- Assigned task
The records that follow should be returned exactly, pictures excluded.
Content starts
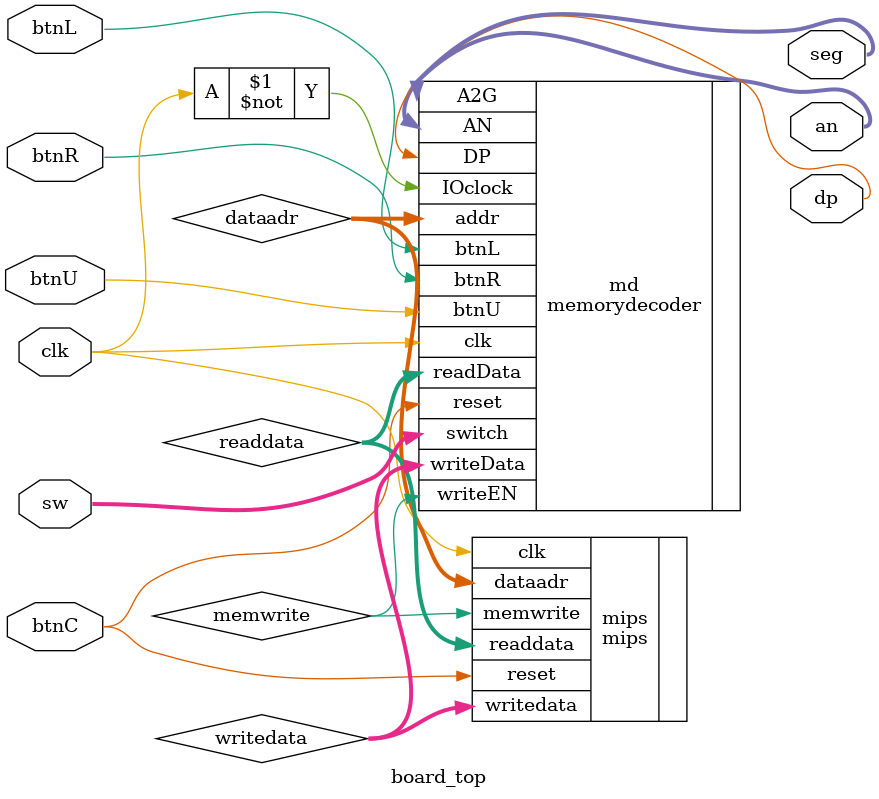
<source format=sv>
`timescale 1ns / 1ps


module board_top(
	input   logic       clk,
    input   logic       btnC, btnL, btnR, btnU,
    input   logic [15:0]sw,
    
    output  logic [3:0] an,
    output  logic       dp,
    output  logic [6:0] seg
);

    logic memwrite;
    logic [31:0] writedata, dataadr, readdata;
    
    mips mips(.clk(clk), .reset(btnC), .readdata(readdata), 
                .memwrite(memwrite), .writedata(writedata), .dataadr(dataadr));
    memorydecoder md(.clk(clk), .writeEN(memwrite), .addr(dataadr), 
                        .writeData(writedata), .readData(readdata), .IOclock(~clk),
                        .reset(btnC), .btnL(btnL), .btnR(btnR), .btnU(btnU), .switch(sw), .AN(an), .DP(dp), .A2G(seg));
endmodule

</source>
Content ends
- Answer below
<source format=sv>
`timescale 1ns / 1ps


module board_top(
	input   logic       clk,
    input   logic       btnC, btnL, btnR, btnU,
    input   logic [15:0]sw,
    
    output  logic [3:0] an,
    output  logic       dp,
    output  logic [6:0] seg
);

    logic memwrite;
    logic [31:0] writedata, dataadr, readdata;
    
    mips mips(.clk(clk), .reset(btnC), .readdata(readdata), 
                .memwrite(memwrite), .writedata(writedata), .dataadr(dataadr));
    memorydecoder md(.clk(clk), .writeEN(memwrite), .addr(dataadr), 
                        .writeData(writedata), .readData(readdata), .IOclock(~clk),
                        .reset(btnC), .btnL(btnL), .btnR(btnR), .btnU(btnU), .switch(sw), .AN(an), .DP(dp), .A2G(seg));
endmodule

</source>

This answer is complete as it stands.